In this talk we will focus on the high dimensional linear regression problem. The goal is to recover a hidden k-sparse binary vector \beta under n noisy linear observations Y=X\beta+W where X is an n \times p matrix with iid N(0,1) entries and W is an n-dimensional vector with iid N(0,\sigma^2) entries. In the literature of the problem, an apparent asymptotic gap is observed between the optimal sample size for information-theoretic recovery, call it n*, and for computationally efficient recovery, call it n_alg.

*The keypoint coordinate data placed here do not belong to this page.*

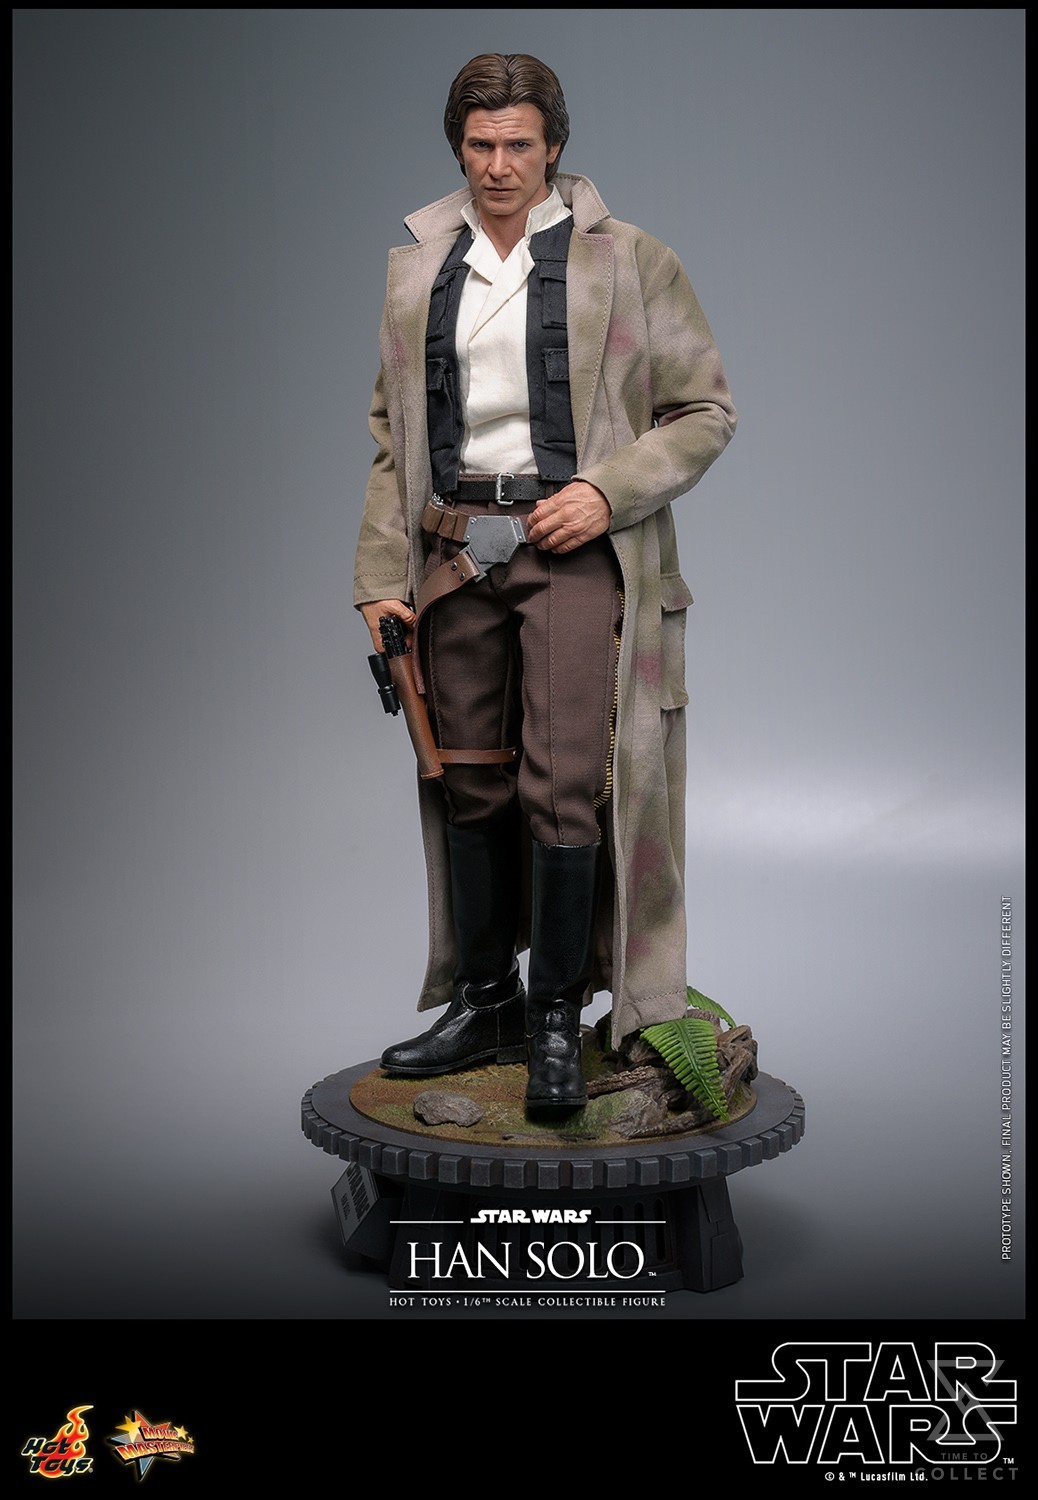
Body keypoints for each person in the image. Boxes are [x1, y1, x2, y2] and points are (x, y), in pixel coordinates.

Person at [354, 52, 736, 1115]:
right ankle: (489, 1003)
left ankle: (559, 1019)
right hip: (451, 550)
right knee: (466, 776)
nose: (498, 165)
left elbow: (705, 410)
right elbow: (390, 436)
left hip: (567, 546)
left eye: (518, 143)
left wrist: (608, 493)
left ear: (554, 146)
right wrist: (380, 575)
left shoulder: (630, 260)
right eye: (480, 144)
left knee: (564, 784)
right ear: (458, 147)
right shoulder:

We will discuss several new contributions on studying this gap. We first identify tightly the information limit of the problem using a novel analysis of the Maximum Likelihood Estimator (MLE) performance. Furthermore, we establish that the algorithmic barrier n_alg coincides with the phase transition point for the appearance of a certain Overlap Gap Property (OGP) over the space of k-sparse binary vectors. The presence of such an Overlap Gap Property phase transition, which originates in spin glass theory, is known to provide evidence of an algorithmic hardness. Finally, we show that in the extreme case where the noise level is zero, i.e. \sigma=0, the computational-statistical gap closes by proposing an optimal polynomial-time algorithm using the Lenstra-Lenstra-Lov\'asz lattice basis reduction algorithm.
This is joint work with David Gamarnik.